(Your goal): Return each line of the listing below that contains the word "działalność". Treat uppercase and lowercase letters as distinct.

(Given data):
☆ ☆ ☆ ☆
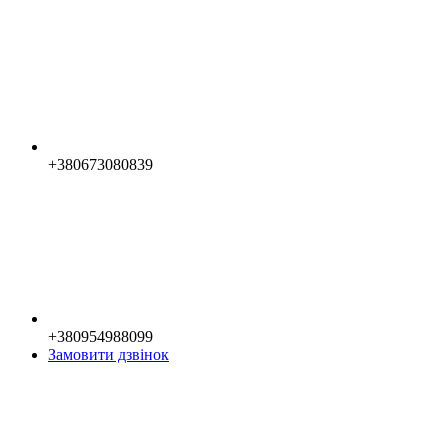
+380673080839
+380954988099
Замовити дзвінок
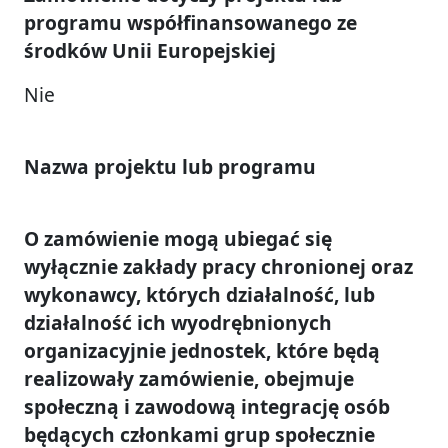
programu współfinansowanego ze
środków Unii Europejskiej
Nie
Nazwa projektu lub programu
O zamówienie mogą ubiegać się
wyłącznie zakłady pracy chronionej oraz
wykonawcy, których działalność, lub
działalność ich wyodrębnionych
organizacyjnie jednostek, które będą
realizowały zamówienie, obejmuje
społeczną i zawodową integrację osób
będących członkami grup społecznie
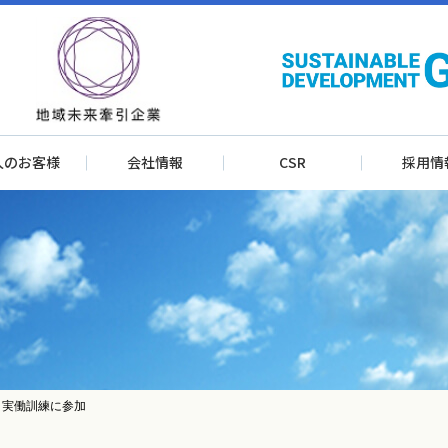
人のお客様
会社情報
CSR
採用情
 実働訓練に参加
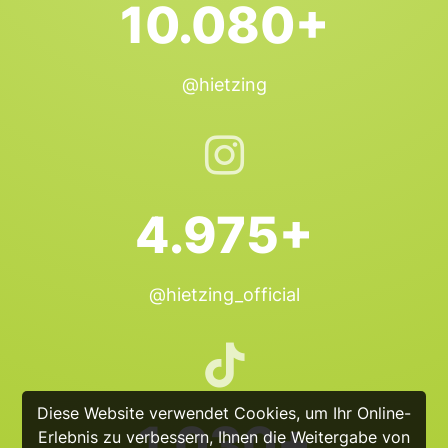
10.080+
@hietzing
4.975+
@hietzing_official
Diese Website verwendet Cookies, um Ihr Online-
1.030+
Erlebnis zu verbessern, Ihnen die Weitergabe von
☆ ☆ ☆ ☆
(Solution to this task):
wykonawcy, których działalność, lub
działalność ich wyodrębnionych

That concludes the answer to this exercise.